Tout d’abord, nous devons rendre Firefox disponible sur une foule de nouveaux périphériques. Nous pourrions créer des logiciels basés sur la plateforme Mozilla au-dessus de laquelle est bâtie Firefox, que l’on appelle « Gecko ». Ces logiciels n’auraient pas le « look and feel » classique d’un navigateur. Je pense que nous devrions aussi développer de nouvelles offres en plus de logiciels basés sur Gecko. J’en parlerai dans mon prochain billet. Je veux ici me focaliser sur l’importance des logiciels fondés sur Gecko.

Il existe beaucoup, beaucoup, beaucoup de vraies raisons de vouloir que Gecko reste fort. Des raisons qui n’ont rien à voir avec Mozilla, et tout à voir avec le développement futur de l’Internet. La prédominance de Gecko sur l’Internet est pour beaucoup dans ce qui permet à Mozilla de rendre l’Internet meilleur. Ça n’est pas nécessairement intuitif ou immédiatement clair pour la majorité des gens qui utilisent Firefox, donc je vais m’y attarder.

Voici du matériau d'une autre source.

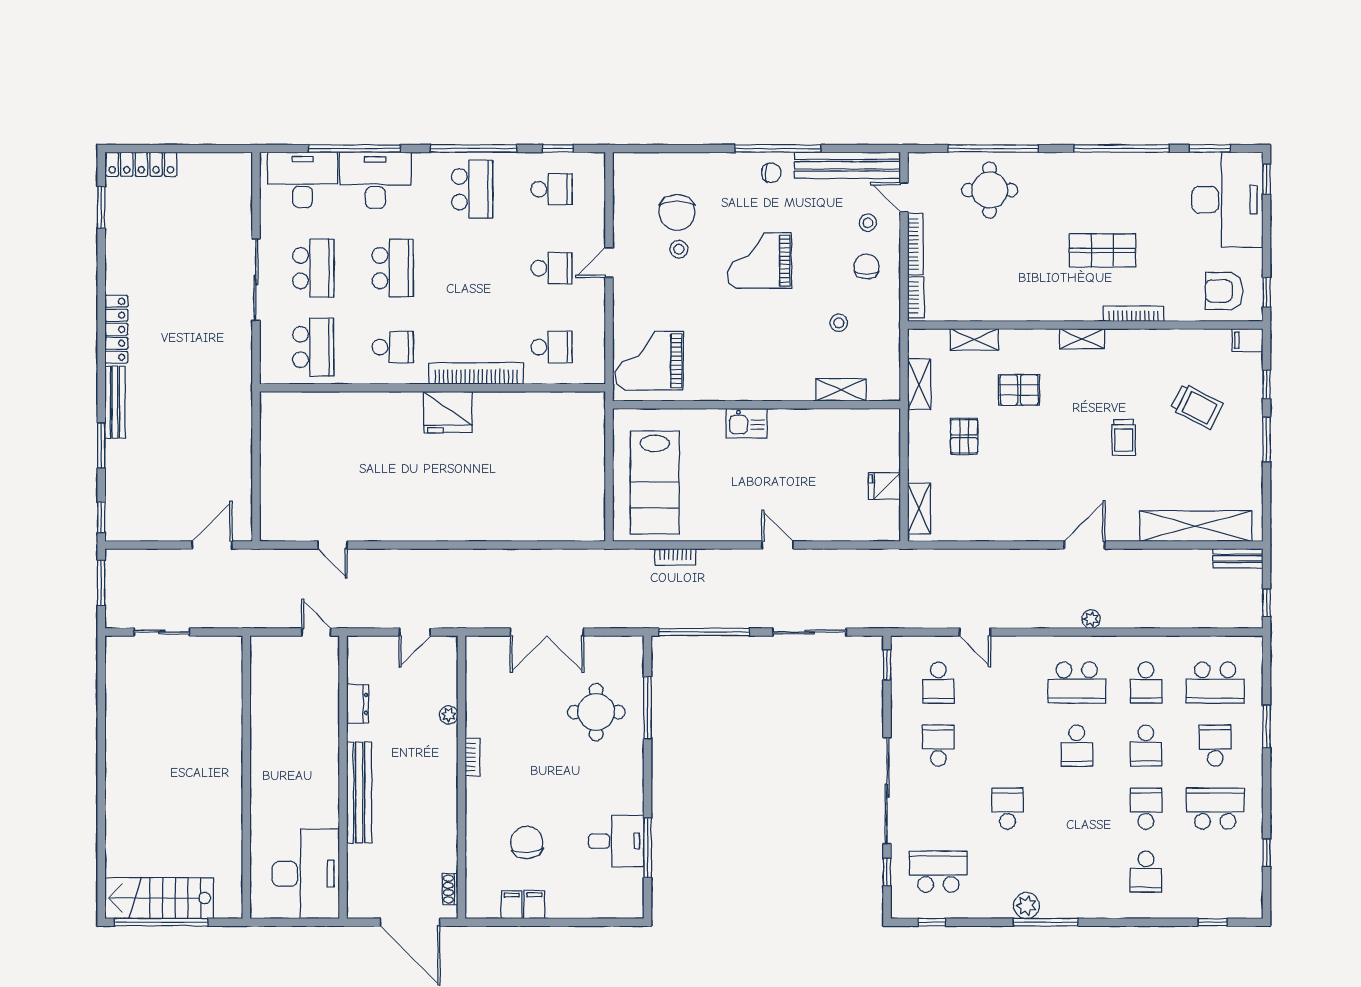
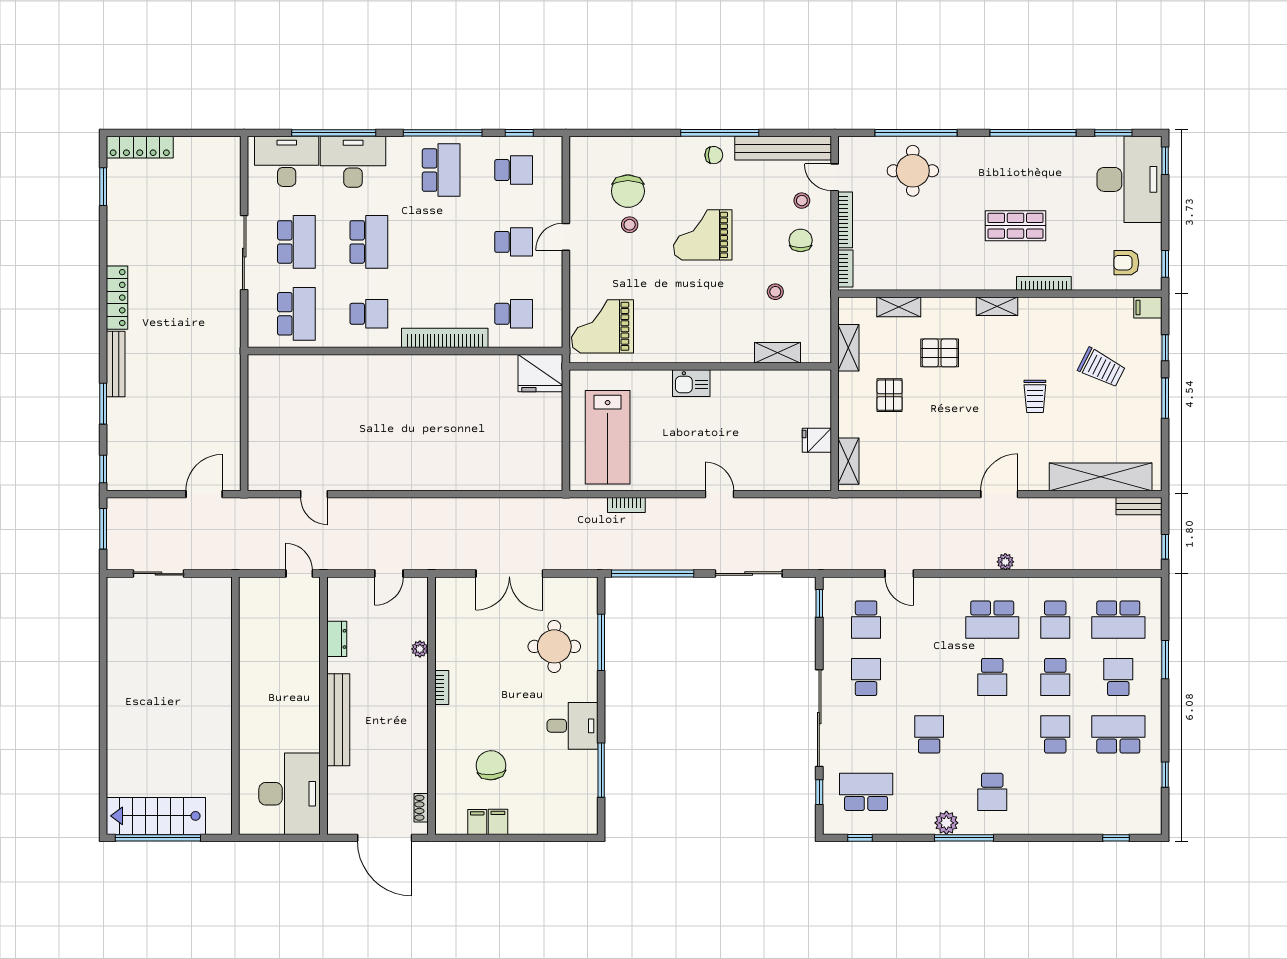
armchair: (1224, 291) -> (1126, 263), width x0.72, depth x0.72
fridge: (448, 412) -> (540, 373), moved
desk: (616, 841) -> (572, 726), moved
school desk: (1146, 872) -> (992, 792), moved

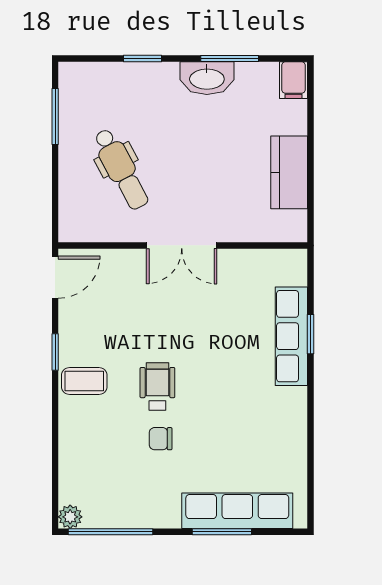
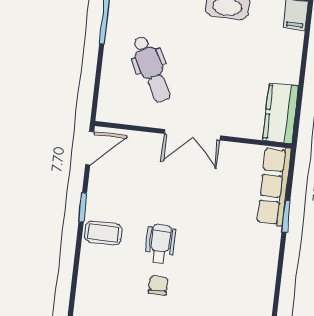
kitchen counter: (289, 172) -> (281, 113), moved
row of seats: (291, 336) -> (274, 186), moved
chair: (161, 439) -> (158, 285), turned 90

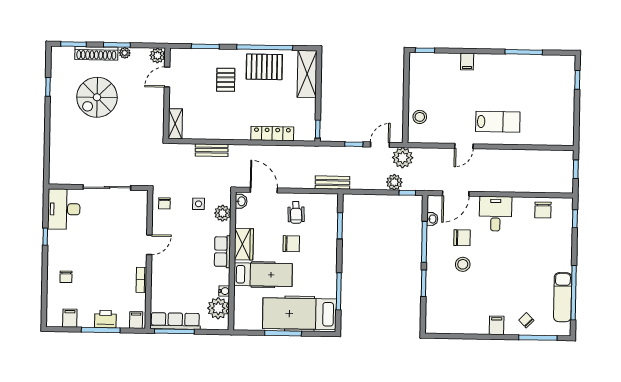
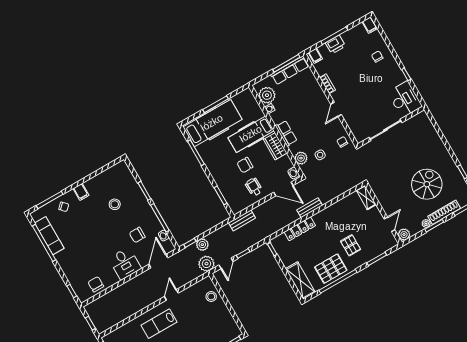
bench: (212, 150) -> (310, 208), moved
stool: (463, 264) -> (115, 204), moved
filing cabinet: (70, 318) -> (370, 25), moved

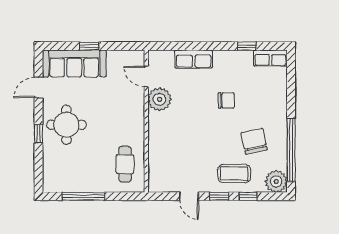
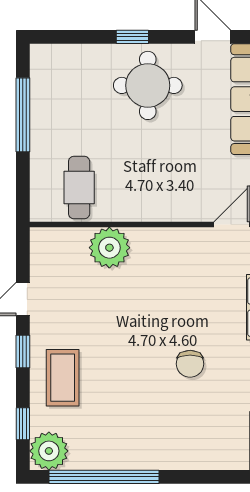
plant: (160, 99) -> (109, 248), moved
chair: (254, 141) -> (119, 412), removed
cafe table: (125, 164) -> (79, 188), turned 90
window: (248, 196) -> (23, 424), moved

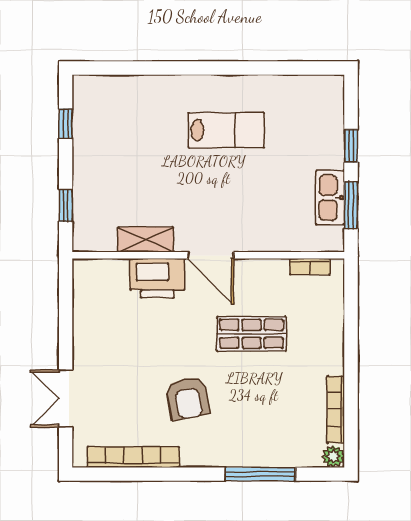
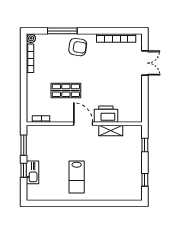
lab bench: (226, 130) -> (77, 177), turned -90
kitchen sink: (330, 198) -> (32, 172), moved
armchair: (188, 398) -> (78, 47), moved, turned 109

Comme je l’ai dit dans un billet précédent, le « navigateur » est composé de plusieurs couches logicielles. Le moteur ou la plateforme — « Gecko » pour Mozilla, (Trident pour Microsoft, différentes versions de « Webkit » pour Apple et Google) est la partie du navigateur qui interagit avec les serveurs Web et traduit leur réponse pour nos PC, téléphones et autres périphériques. C’est la partie du navigateur qui se charge de l’échange d’informations dans une conversation entre deux machines. (La partie « applicative » permet à un humain d’interagir avec le contenu. Le « centre de contrôle utilisateur » est ce qui vous permet de contrôler ce qui se passe). Comme tant de gens utilisent Firefox et donc Gecko, le nombre de serveurs sur le Web qui veulent être capables de dialoguer avec Gecko est très élevé. Et grâce à cela, Mozilla a été capable de faire deux choses très importantes :

  1. Augmenter de façon spectaculaire l’interopérabilité. Avant Firefox, les applications Web n’étaient écrites que pour fonctionner dans Internet Explorer. Firefox est la raison pour laquelle les applications Web ont commencé à se remettre à utiliser des standards ouverts, créés par des organismes légitimes, et que tous les navigateurs peuvent mettre en œuvre. C’est pour cela qu’aujourd’hui vous pouvez utiliser de nombreux navigateurs et voir la plupart des sites affichés correctement. Firefox, et en particulier la couche applicative Gecko, ont rendu le Web beaucoup plus interopérable, et de ce fait beaucoup plus ouvert à la concurrence et à l’innovation.
  2. Développer de nouvelles possibilités du Web. Encore une fois, puisque Firefox / Gecko est aussi répandu, nous pouvons faire en sorte que de nouveaux domaines tels que la vidéo en ligne prennent une réalité plus accessible. Lorsque nous mettons en œuvre un nouveau standard dans Gecko, il touche un très grand nombre de personnes via Firefox. Les développeurs d’applications ne veulent pas lancer de nouvelles fonctionnalités avant qu’un nombre significatif de leurs utilisateurs n’aient le logiciel qui puisse s’en servir (par le passé, d’autres fabricants ont régulièrement refusé d’utiliser de nouveaux standards, préférant que leurs propres technologies propriétaires investissent le Web). Ces fonctionnalités incluent des innovations comme la vidéo, notre récente initiative en vue de créer des API Web pour les fonctionnalités des nouveaux appareils (telles que l’accès au téléphone), et d’autres favorisant la maîtrise par l’internaute comme Do Not Track (Ne pas me pister).

Parmi les écosystèmes géants du Web, aucun, absolument aucun, ne  se concentre sur l’interopérabilité comme le fait Mozilla. Gecko est un outil très puissant qui permet à la fois de développer les possibilités du Web et de le rendre interopérable. Plus nous diffusons Gecko et plus nous pourrons offrir à l’utilisateur la maîtrise et l’interopérabilité.

Cela implique de devenir créatifs. Cela signifie penser à ce que Firefox peut faire sur tous les nouveaux appareils. Cela signifie examiner comment utiliser Firefox sans l’interface du navigateur, mais avec une interface utilisateur différente, celle de l’appareil auquel Firefox est entièrement intégré. Cela signifie encore examiner par quels nouveaux moyens Gecko peut être efficace sur ces appareils, comme a commencé à le faire l’initiative « Boot to Gecko » qui vient d’émerger.

Gecko est un puissant levier et nous devons continuer à investir sur lui.